Jakobson A M, Kreuger A, Mortimer O, Henningsson S, Seidel H, Moe P J
Department of Paediatrics, Akademiska sjukhuset, Uppsala, Sweden.
Acta Paediatr. 1992 Apr;81(4):359-61. doi: 10.1111/j.1651-2227.1992.tb12244.x.
Two patients aged 11 and four years, were accidentally given a 10-fold overdose of intrathecal methotrexate while being treated for malignant disease.

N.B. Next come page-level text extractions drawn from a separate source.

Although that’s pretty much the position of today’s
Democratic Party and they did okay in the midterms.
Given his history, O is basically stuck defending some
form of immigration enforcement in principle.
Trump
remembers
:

Neither patient developed any signs of neurotoxicity and exchange of lumbar cerebro-spinal fluid was started 3 and 5 h later, respectively. In one of the patients, who received 120 mg of methotrexate intrathecally, 31% of the given dose was recovered during 2 h of cerebrospinal fluid exchange that was started 3 h after the accidental overdosage. No sequelae were observed in any of the patients. Cerebrospinal fluid exchange is safe and can be recommended in all cases of intrathecal methotrexate overdosage. Ventriculo-cisternal perfusion is not necessary in cases of a 10-fold overdose if the patient has no signs of acute neurotoxicity.
两名年龄分别为11岁和4岁的患者在接受恶性疾病治疗时,意外鞘内注射了10倍过量的甲氨蝶呤。两名患者均未出现任何神经毒性迹象,分别在3小时和5小时后开始进行腰椎脑脊液置换。其中一名鞘内注射了120毫克甲氨蝶呤的患者,在意外过量用药3小时后开始的2小时脑脊液置换过程中,回收了31%的给药剂量。所有患者均未观察到后遗症。脑脊液置换是安全的,在所有鞘内注射甲氨蝶呤过量的病例中均可推荐使用。如果患者没有急性神经毒性迹象,在10倍过量的情况下无需进行脑室-脑池灌注。